La journée défile à grande vitesse, les cours s’enchaînent et nous terminons par notre premier devoir surveillé à réaliser en quarante cinq minutes : écrire une interview avec un personnage réel ou fictif dans un des trois domaines proposés : un sportif, un politicien ou un médecin. Après mûre réflexion, le choix s'impose : un capitaine de volley. J’ai observé Manu tant de fois à l'œuvre, que cela devrait être aisé. Les mots défilent, les idées fusent. Au fur et à mesure, j’ai l’impression de sentir sa présence à mes côtés comme s’il répondait à chacune de mes questions avec pertinence. Nous l'avons fait si souvent, rien d'étonnant. Le seul moment où nous avons bafouillé et perdu notre spontanéité, ce fut quand nos cœurs se sont mis à parler.

Je rends ma copie juste dans les temps, Léa me rejoint et m’interroge aussitôt sur mon sujet d'étude.

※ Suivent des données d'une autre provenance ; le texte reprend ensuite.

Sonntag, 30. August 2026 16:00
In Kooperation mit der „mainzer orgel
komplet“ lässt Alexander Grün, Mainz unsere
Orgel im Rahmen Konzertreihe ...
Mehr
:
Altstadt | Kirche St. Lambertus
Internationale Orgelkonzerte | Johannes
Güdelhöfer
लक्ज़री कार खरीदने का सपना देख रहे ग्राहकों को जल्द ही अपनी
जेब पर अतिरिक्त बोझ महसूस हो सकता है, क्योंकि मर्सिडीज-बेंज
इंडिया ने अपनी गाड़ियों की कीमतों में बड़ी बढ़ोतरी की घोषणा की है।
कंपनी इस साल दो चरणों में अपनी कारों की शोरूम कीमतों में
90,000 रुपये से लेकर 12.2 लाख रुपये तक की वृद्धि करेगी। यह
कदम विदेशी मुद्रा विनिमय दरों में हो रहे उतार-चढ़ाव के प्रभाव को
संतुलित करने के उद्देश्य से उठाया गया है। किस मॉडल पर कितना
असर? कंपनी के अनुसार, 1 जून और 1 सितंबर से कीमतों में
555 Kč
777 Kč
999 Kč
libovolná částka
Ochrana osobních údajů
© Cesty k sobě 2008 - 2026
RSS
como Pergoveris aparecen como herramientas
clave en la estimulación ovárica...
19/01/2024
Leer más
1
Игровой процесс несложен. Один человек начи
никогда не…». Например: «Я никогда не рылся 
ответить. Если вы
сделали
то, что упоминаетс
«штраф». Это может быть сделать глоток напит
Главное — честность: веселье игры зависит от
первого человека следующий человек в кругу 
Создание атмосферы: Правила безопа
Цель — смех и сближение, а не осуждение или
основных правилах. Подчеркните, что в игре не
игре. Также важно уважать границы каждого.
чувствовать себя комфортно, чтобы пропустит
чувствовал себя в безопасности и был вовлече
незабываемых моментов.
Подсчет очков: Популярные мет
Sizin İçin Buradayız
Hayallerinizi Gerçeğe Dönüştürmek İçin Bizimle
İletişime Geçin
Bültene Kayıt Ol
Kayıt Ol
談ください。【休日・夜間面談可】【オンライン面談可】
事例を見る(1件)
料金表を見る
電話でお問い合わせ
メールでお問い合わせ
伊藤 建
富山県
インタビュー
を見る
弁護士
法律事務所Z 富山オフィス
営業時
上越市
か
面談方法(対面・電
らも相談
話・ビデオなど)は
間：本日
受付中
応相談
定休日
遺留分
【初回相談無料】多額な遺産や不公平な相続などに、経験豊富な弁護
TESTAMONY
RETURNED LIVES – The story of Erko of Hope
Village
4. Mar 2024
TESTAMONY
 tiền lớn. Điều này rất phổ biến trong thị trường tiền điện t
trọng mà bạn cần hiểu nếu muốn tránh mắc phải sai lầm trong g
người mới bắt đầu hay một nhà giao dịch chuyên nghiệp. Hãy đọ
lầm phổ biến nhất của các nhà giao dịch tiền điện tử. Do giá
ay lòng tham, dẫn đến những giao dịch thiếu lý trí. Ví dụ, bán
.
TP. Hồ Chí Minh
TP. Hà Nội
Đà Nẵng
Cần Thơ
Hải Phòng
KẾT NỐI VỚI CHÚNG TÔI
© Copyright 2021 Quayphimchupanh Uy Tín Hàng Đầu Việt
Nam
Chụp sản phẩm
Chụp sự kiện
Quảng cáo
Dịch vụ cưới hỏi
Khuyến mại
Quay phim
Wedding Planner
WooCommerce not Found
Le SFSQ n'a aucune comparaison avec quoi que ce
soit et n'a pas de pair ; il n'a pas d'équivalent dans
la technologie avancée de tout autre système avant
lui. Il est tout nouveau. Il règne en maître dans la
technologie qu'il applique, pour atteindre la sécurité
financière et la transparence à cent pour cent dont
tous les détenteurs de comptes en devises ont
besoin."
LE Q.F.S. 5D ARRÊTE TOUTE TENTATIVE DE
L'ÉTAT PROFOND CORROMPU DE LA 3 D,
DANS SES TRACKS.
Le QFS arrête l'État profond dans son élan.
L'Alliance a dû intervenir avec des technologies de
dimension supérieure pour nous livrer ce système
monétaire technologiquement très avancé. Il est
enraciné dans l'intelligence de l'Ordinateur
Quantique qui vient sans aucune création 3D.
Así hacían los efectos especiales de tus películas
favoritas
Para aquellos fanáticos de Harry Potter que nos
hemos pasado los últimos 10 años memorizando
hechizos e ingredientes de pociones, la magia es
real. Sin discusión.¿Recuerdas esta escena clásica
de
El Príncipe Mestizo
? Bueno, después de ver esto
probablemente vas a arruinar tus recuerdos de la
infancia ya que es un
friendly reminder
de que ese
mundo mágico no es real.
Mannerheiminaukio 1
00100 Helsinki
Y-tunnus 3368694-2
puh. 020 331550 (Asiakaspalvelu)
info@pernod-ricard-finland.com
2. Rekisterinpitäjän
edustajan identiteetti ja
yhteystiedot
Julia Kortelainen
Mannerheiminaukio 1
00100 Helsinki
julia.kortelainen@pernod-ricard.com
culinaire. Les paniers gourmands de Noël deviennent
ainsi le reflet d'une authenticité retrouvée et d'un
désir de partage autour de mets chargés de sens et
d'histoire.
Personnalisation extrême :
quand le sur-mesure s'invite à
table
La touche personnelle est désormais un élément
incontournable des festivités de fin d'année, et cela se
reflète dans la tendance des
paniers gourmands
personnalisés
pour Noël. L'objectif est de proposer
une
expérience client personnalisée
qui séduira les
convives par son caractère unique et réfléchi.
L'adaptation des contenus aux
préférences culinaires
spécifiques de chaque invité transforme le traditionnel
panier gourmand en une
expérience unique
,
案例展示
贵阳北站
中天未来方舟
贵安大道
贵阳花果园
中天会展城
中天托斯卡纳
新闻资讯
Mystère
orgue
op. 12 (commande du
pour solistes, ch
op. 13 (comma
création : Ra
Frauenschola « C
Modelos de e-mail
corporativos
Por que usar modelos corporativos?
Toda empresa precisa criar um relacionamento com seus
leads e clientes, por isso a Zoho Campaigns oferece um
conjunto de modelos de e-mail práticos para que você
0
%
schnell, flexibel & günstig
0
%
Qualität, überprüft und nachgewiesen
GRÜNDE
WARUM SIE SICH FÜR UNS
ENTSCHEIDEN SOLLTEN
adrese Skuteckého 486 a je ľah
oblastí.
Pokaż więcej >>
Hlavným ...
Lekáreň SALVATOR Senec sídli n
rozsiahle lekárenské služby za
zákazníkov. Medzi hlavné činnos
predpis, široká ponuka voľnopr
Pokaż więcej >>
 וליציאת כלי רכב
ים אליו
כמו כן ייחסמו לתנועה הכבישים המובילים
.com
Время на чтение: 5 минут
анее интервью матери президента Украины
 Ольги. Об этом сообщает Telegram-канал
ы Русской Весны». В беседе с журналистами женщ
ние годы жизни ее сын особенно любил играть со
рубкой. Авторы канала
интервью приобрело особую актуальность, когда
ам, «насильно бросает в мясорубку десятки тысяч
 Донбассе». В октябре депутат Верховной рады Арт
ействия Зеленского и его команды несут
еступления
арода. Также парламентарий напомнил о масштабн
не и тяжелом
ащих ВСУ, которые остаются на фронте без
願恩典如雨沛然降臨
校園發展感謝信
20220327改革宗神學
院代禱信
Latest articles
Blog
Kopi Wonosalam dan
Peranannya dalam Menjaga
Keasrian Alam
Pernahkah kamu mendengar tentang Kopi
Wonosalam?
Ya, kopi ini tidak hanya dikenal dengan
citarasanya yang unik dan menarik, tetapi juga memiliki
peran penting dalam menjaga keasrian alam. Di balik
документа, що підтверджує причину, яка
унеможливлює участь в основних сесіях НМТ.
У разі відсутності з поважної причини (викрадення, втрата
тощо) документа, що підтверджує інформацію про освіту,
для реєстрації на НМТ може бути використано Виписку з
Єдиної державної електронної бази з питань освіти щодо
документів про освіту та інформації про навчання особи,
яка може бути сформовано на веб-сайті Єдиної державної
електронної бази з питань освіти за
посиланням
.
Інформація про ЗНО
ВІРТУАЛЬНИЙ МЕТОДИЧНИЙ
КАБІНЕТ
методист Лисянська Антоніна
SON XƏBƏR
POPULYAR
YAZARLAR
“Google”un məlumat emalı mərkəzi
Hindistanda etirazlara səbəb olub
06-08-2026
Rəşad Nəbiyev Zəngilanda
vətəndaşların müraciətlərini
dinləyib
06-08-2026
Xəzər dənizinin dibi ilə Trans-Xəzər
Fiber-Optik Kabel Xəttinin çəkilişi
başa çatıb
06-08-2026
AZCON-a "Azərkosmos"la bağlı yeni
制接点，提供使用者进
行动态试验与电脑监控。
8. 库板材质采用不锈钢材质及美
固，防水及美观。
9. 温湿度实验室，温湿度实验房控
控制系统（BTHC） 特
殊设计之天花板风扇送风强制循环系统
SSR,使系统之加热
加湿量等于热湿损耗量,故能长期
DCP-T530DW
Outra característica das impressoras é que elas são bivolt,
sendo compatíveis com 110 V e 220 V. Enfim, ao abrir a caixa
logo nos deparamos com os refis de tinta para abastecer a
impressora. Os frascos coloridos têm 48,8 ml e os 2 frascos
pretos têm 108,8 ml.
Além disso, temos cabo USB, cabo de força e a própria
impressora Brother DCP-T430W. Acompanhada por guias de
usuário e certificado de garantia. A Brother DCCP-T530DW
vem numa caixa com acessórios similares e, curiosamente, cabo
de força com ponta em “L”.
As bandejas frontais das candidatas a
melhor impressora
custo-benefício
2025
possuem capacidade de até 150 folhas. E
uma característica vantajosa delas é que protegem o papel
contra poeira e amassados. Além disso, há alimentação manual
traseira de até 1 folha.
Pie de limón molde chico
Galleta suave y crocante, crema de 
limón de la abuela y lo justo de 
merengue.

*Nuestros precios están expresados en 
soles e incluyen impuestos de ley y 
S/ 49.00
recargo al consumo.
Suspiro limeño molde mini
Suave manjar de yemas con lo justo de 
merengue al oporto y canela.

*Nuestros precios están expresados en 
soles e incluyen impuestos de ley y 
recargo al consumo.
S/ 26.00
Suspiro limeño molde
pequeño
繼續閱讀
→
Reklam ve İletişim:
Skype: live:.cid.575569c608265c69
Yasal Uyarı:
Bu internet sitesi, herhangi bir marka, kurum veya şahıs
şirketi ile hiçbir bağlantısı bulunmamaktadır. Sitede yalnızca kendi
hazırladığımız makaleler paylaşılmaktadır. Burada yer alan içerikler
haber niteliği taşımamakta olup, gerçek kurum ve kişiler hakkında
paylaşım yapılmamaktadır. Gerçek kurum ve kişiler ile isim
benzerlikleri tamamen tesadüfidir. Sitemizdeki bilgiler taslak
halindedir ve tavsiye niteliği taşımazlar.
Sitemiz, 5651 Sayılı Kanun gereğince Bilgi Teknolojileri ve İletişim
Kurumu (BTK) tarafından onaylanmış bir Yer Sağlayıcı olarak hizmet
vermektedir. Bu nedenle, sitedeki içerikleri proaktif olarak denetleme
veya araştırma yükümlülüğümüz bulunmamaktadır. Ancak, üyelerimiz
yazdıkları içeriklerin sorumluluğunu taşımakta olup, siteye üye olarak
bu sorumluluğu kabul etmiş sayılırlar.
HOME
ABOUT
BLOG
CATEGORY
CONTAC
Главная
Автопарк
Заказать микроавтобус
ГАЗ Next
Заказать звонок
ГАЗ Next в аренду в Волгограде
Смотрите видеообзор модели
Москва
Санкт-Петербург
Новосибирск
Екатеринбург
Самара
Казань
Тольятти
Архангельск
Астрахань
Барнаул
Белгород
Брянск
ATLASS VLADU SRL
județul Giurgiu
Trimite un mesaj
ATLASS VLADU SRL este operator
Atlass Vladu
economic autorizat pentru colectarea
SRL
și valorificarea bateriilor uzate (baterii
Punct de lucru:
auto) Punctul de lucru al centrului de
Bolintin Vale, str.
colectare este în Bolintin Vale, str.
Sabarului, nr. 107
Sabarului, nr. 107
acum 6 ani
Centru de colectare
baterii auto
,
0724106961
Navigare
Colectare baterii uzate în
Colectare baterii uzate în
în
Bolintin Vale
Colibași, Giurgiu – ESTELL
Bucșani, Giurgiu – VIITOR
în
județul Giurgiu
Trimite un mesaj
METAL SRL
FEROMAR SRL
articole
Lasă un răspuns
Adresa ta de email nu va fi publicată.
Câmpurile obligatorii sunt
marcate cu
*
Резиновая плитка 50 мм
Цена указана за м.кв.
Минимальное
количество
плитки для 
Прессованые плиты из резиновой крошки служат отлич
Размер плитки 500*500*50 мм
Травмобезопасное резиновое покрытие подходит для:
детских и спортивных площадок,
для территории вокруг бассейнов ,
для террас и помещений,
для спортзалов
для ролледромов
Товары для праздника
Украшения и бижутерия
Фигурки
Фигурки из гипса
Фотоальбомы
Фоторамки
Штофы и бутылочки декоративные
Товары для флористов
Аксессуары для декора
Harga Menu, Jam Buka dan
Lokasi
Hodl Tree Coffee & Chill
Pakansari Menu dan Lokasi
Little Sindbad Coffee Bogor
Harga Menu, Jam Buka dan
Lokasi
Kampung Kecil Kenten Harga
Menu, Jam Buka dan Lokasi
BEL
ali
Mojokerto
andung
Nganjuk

— Je ne suis même pas étonnée, me dit-elle en posant son index sur mon torse. Qui d'autre que Manu parmi un panel de possibles.

— Te fous pas de moi, il y avait surtout de quoi alimenter une interview sans contrefaçon.

— Tu m'étonnes, dit-elle avec un clin d’œil.

— Et toi avec qui as-tu conversé ?

— Ben mon chat, me répond Léa en se bidonnant.

— Joli et dans quelle catégorie ?

— Politicien, bien sûr, il nous ferait avaler n’importe quelle souris, dit-elle le plus sérieusement du monde.

Je la regarde et hésite à ajouter quoi que ce soit. Après tout, elle tenait là une proposition originale.

— Je suis sûr qu’ils vont apprécier la démarche. Après il faut que le contenu soit tout aussi vif, te connaissant je n’en doute pas une seconde.

— Trêve de bavardages. Les gars nous attendent sur la terrasse où bosse Lucas.

— Tu as entièrement raison, ne les faisons pas poireauter plus longtemps.

Nous partons bras dessus dessous, emmitouflés dans nos doudounes, nous ressemblons à des bonhommes de neige. Le ciel bleu cède sa place au un florilège de nuages.